Health literacy is “the degree to which individuals have the capacity to obtain, process, and understand basic health information and services needed to make appropriate health decisions”.1 It informs or limits an individual’s ability to search for and use health information, adopt healthy behaviors, follow prescribed treatment plans, and act on important public health alerts. Limited health literacy is associated with worse health outcomes and higher costs2 and in the collegiate population can also lead to impaired student success. Health literacy is not only about individuals’ skills; in the United States, health literacy reflects the efforts of health systems and professionals to make health information and services understandable and actionable. Interventions across multiple sectors need to focus on improving individual skills and making health service, education, and information systems more health literate.2


Key Facts

  • Nearly 9 of 10 adults have difficulty using the everyday health information that is routinely available in our healthcare facilities, retail outlets, media, and communities.1,3,4
  • The average annual healthcare costs of those with low health literacy levels are 4 times greater than that of the general population.5,6,7
  • Poor health literacy costs the U.S. healthcare system $30-$73 billion annually.5,6
  • 90 million Americans lack the skills needed to understand and act on health information.9
  • Individuals with low health literacy are less likely to participate actively in healthcare decision making and more likely to struggle with health management tasks and to face significant challenges navigating the health system. 9
  • Approximately 9 of 10 U.S. adults (88%) cannot calculate an employee's share of health insurance costs using a table based on income and family size.3
  • Health literacy is a better predictor of one’s health status than: age, income, employment, ethnicity, or education level.10,11
  • In 2006, 3 million Americans reported being seriously harmed or knowing someone who has been seriously harmed by following health advice or information found online.1
health literacy indicators

Recommendations

  1. Increase students’ ability to appropriately utilize health and mental health services, both on and off campus.
    Multiple factors determine how much healthcare people use, the types of healthcare they use, and the timing of that care.13 With its numerous layers of bureaucracy, procedures, and processes, the U.S. healthcare system can be difficult for many people to understand, to know how to access, or when to utilize its services.1 Individuals must choose a provider, make decisions about treatment depending upon the severity of illness, and assess the ease and quality of various treatment options.1 A student’s ability or inability to make these decisions and navigate healthcare systems is a reflection of systemic complexity and individual skill level.
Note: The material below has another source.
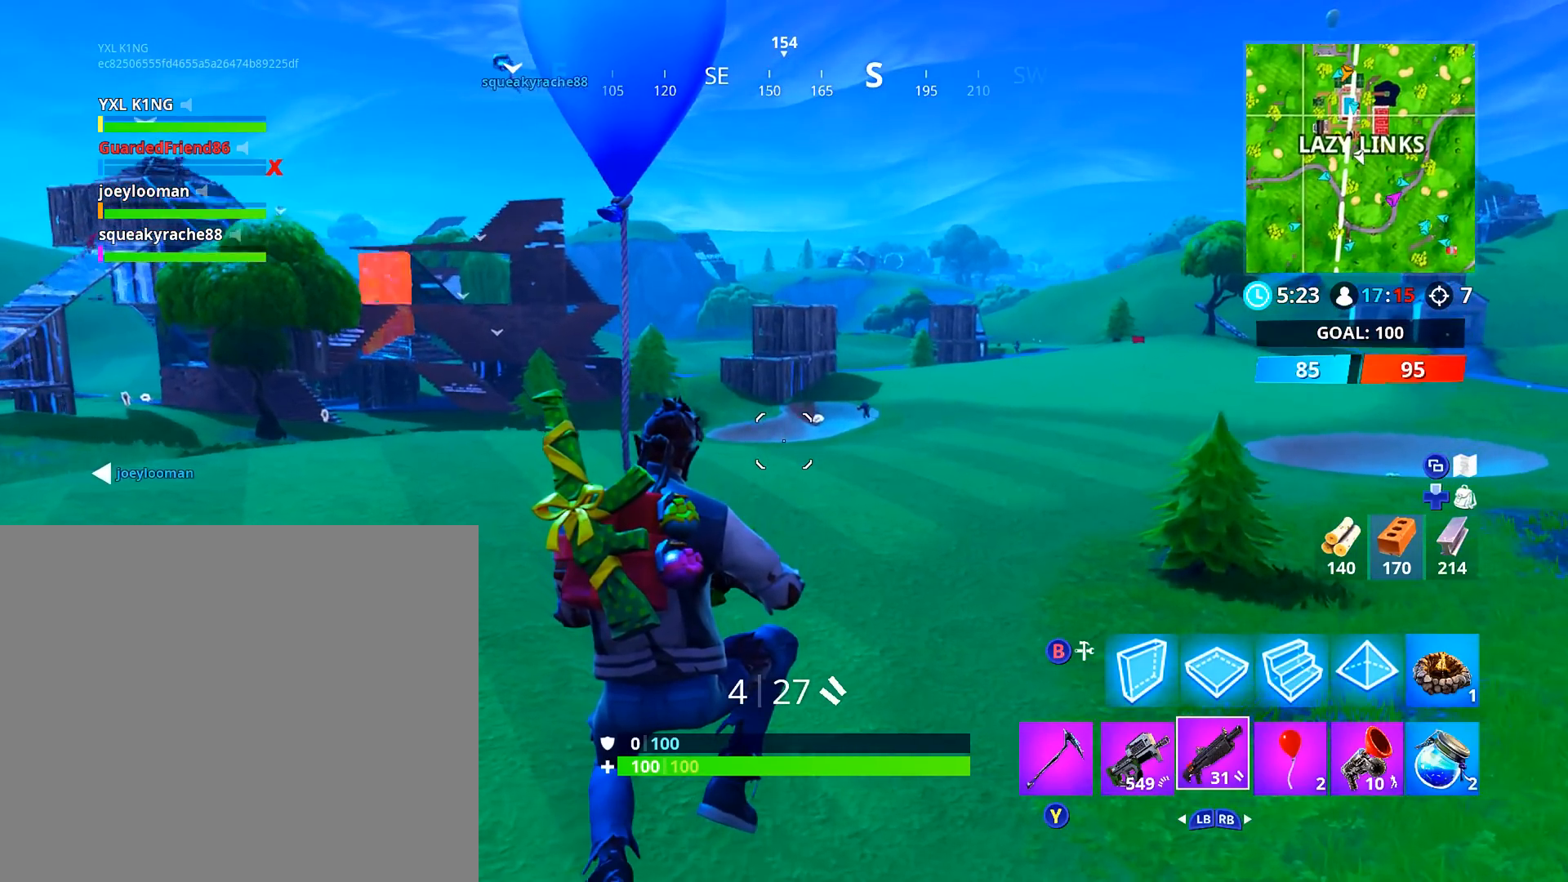
{"buttons": [], "left_stick": "up", "right_stick": "center", "events": []}
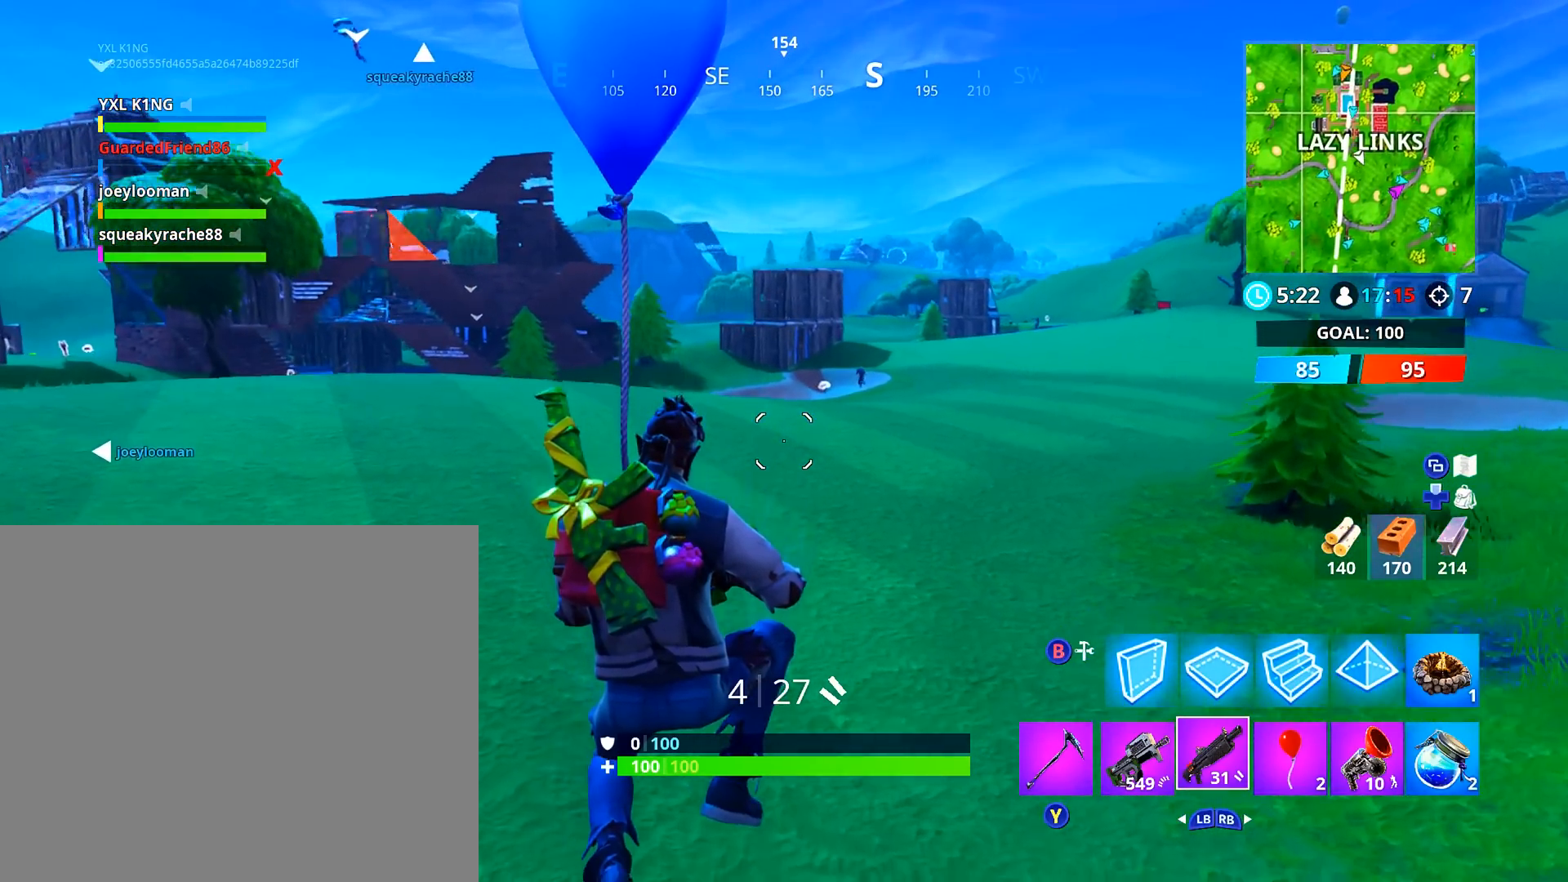
{"buttons": ["A"], "left_stick": "up", "right_stick": "center", "events": [[166, "A", "down"]]}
The consequences include lack of understanding and use of preventive services, poorer compliance rates with treatment modalities, and poorer health status.1,14

  2. Strengthen students’ understanding of their health-related financial resources and responsibilities.
    The ability to value, comprehend the options of, choose, and implement a personal healthcare financing plan is critically important to an individual’s wellbeing.15 Health insurance is associated with higher utilization of primary and preventive care, lower out-of-pocket medical expenditures and medical debt, and better self-reported physical and mental health.16 NYU requires all students to maintain adequate health insurance;17 however, students – like other healthcare consumers in the U.S. – often do not know what type of health plan they are currently enrolled in or how their healthcare will be affected by the type of plan they have chosen.18-22 Health insurance information for plan enrollment, use of benefits, coverage, and out-of-pocket costs is complicated and often unfamiliar for even highly literate individuals.2 Effective education and communication are important factors influencing consumer acceptance of healthcare benefits and program utilization23,24 and web-based tools can provide health plan members with information, self-service transactions, and decision support.25, 26
  3. Increase the proportion of students who use electronic personal health management tools.
    Since 1999, NYU Student Health Center has used an electronic health record system and currently offers personal health management tools such as secure messaging between patients and providers, online scheduling, and online refills of prescription medication. Increasing the use of electronic personal health management tools, such as a personal health record, is a national priority from Healthy People 2020;22 therefore, NYU will continue to expand its portfolio of tools to promote active, ongoing patient collaboration in care delivery and decision making. Personal health management tools improve the quality, completeness, depth, and accessibility of health information provided by patients; enable facile communication between patients and providers; provide access to health knowledge for patients; and ensure portability of medical records and other personal health information.27

  4. Increase students’ ability to identify reliable health information.
    Health information is critically important for empowering individuals to be active participants in personal health actions and decisions.2 The Internet is the primary source of information for the majority of NYU students,28-30 yet students can and do obtain health information from a variety of sources including healthcare professionals, magazines, brochures, family, friends, news/media, and peers, among other sources.29 Students often lack the skills to locate and evaluate effectively the information for credibility and quality, analyze the risks and benefits, and use high quality health information; therefore, they can suffer adverse consequences from using unreliable information.2,31,32 A tremendous opportunity exists for colleges and universities, including NYU, to provide high-quality health information and to teach students how to select and use credible information.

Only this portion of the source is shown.